Os findoístas repescam o Mostrengo, o tal “(…) mostrengo que está no fim do mar/ Veio das trevas procurar/ A madrugada do novo dia/ Do novo dia sem acabar.”. Com o fim do capitalismo, e que mar o é o capitalismo!, excitam-se com a aurora desse novo dia eterno, anacrónico, iniciado com as badaladas que indelevelmente comuniquem a morte do neoliberalismo, a morte da possibilidade de uma liberdade plena, a morte do píncaro da independência dos indivíduos face a um poder fortemente centralizado. As badaladas têm vindo a ser anunciadas em vários momentos da história moderna (e o seu apelo surgirá provavelmente em muitos outros no futuro), mas não foram, felizmente, ainda cumpridas. Outras distintas vozes têm tido, recentemente, um palco maior em Portugal: vozes conscientes da imperfeição do sistema atual capitalista e das desigualdades que inflige ainda a demasiada gente, em demasiados lugares. Vozes que, não obstante, urgem a uma maior liberdade, acreditando que “Deus ao mar o perigo e abysmo deu,/ Mas nelle é que espelhou o céu.”. Mar esse que só poderá ser cruzado tendo como nau a liberdade.

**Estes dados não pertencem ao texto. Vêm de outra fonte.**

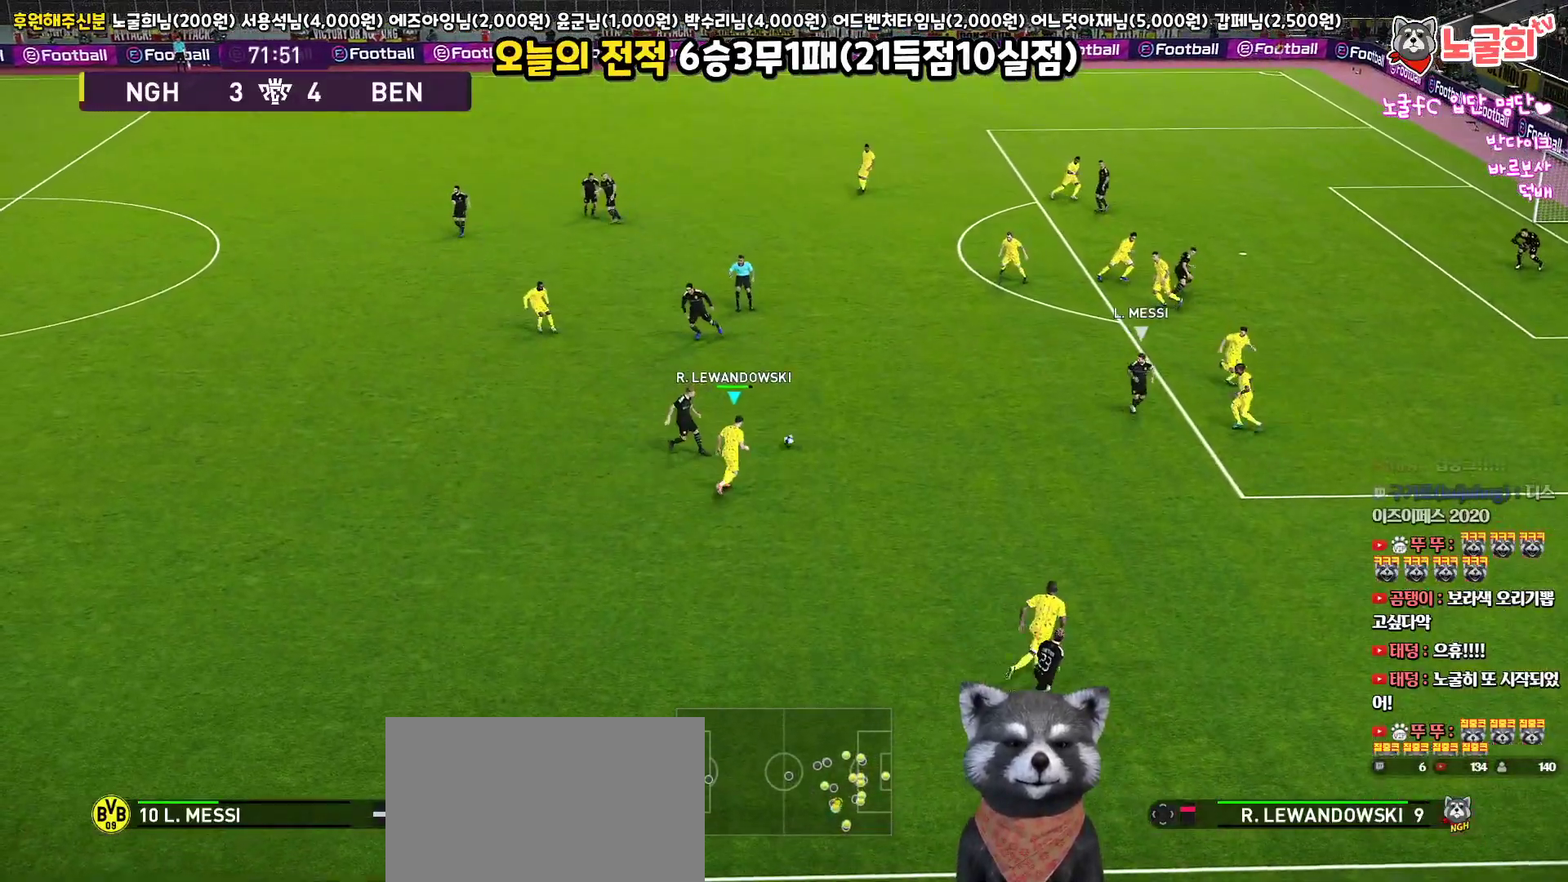
{"buttons": ["CROSS", "R1", "L3"], "left_stick": "left", "right_stick": "center", "events": [[283, "L1", "down"], [283, "L3", "up"], [333, "left_stick", "up-left"], [400, "left_stick", "left"], [450, "L1", "up"], [450, "L3", "down"]]}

A liberdade, a “voz da terra ansiando pelo mar.”.

Como é tradicional nos mitos, o sebastianismo, defronte de momentos históricos pautados por uma crise substantiva, adapta-se a essa realidade do presente e adquire a forma de uma esperança mapeada num futuro menos sofrível, mais justo e abundante. Os findoístas justamente construíram a sua visão. Eu desejo, na mesma onda, que “(…) outra vez conquistemos a Distância (…)”, mas que vençamos esta Distância, o confinamento, a pandemia e o momentâneo poder acrescido do Estado para a combater sem a isso nos habituarmos, sem disso ficarmos dependentes.

Que jaz no abysmo sob o mar que se ergue?
Nós, Portugal, o poder ser.
Que inquietação do fundo nos soergue?
O desejar poder querer.

Desejar poder querer mais liberalismo. Desejar não o fim do capitalismo, mas o seu melhoramento.